Though wealth and innovation alleviate human suffering, biodiversity threats and mass extinction must also be addressed. As the only species capable of reason and deep-seated thought, humans have an obligation to abide by the Boy Scout pledge of leaving the world a better place. Whilst many see climate change as a catalyst for ecological destruction, a larger menace is overpopulation.
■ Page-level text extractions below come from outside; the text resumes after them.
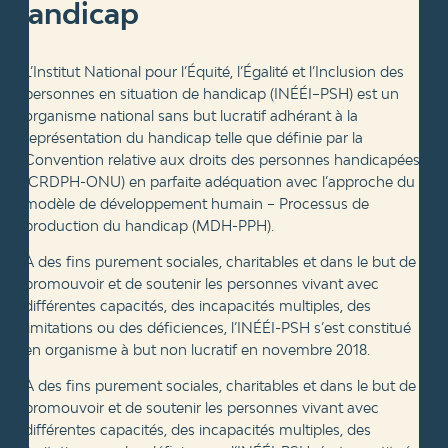
handicap
L’Institut National pour l’Équité, l’Égalité et l’Inclusion des
personnes en situation de handicap (INÉÉI–PSH) est un
organisme national sans but lucratif adhérant à la
représentation du handicap telle que définie par la
Convention relative aux droits des personnes handicapées
(CRDPH-ONU) en parfaite adéquation avec l’approche du
modèle de développement humain – Processus de
production du handicap (MDH-PPH).
À des fins purement sociales, charitables et dans le but de
promouvoir et de soutenir les personnes vivant avec
différentes capacités, des incapacités multiples, des
limitations ou des déficiences, l’INÉÉI-PSH s’est constitué
en organisme à but non lucratif en novembre 2018.
À des fins purement sociales, charitables et dans le but de
promouvoir et de soutenir les personnes vivant avec
différentes capacités, des incapacités multiples, des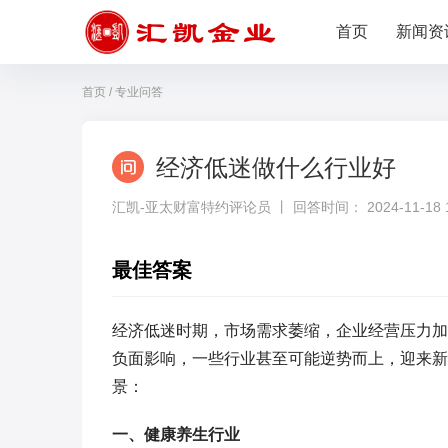
首页
新闻资
首页
/
专业问答
经济低迷做什么行业好
汇凯-亚太财富特约评论员 丨 回答时间： 2024-11-18 11
最佳答案
经济低迷时期，市场需求萎缩，企业经营压力加
负面影响，一些行业甚至可能逆势而上，迎来新
景：
一、健康养生行业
Indeed, a studied featured in the journal Biological Conservation concluded, “Human population density predicted with 88-percent accuracy the number of endangered birds and mammals.” Thankfully, national income growth and development triggers a decline in population growth rate, in a well-known phenomenon dubbed the “demographiceconomic paradox.” Karan Singh, who previously served as India’s minister of population, famously noted, “Development is the best contraceptive.” Large-scale global trends, however, must be complemented by wildlife protection resources; such funds were crucial to the rebound of the American Bison population. In a stunning analysis, conservation scientist Oliver Pergrams finds that top predictors of conservation activity included GDP, personal income, and stock market index values. Most surprising, however, was that funding for organizations like the Sierra Club and World Wildlife Fund were tightly related to corporate income. Given the rise of multinationals in developing nations, and the decline in global birthrates, animal and plant life is in a unique position to flourish.
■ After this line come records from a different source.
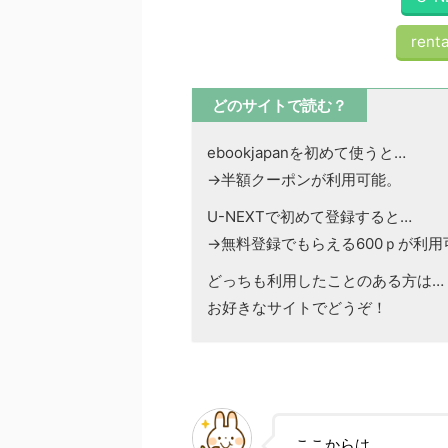
renta
どのサイトで読む？
ebookjapanを初めて使うと…
→半額クーポンが利用可能。
U-NEXTで初めて登録すると…
→無料登録でもらえる600ｐが利用
どっちも利用したことのある方は…
お好きなサイトでどうぞ！
ここからは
The intricate link between wealth, ecosystem health, and human well-being should be instructive, as liberty-lovers try to make sense of the climate change issue. With a new, confident strain of libertarian environmentalism, free-marketers can approach global warming with sobriety and empiricism. As our global supply of fossil fuels slowly tapers off, renewable energy will inevitably have its golden day. The laissez-faire approach, though, emphasizes gradual replacement by market forces, as opposed to rash governmental action. The latter, which threatens to bury the third-world in cost increases and radical readjustment schemes, can only reduce wealth and prosperity. By allowing African and Asian industries to utilize cheap and abundant sources of energy, ambitious locals have a chance to realize their potential and prosper. This narrative of hope, coupled with ecological and humanitarian progress, has promise to unite the left and right on the most pressing issue of our time.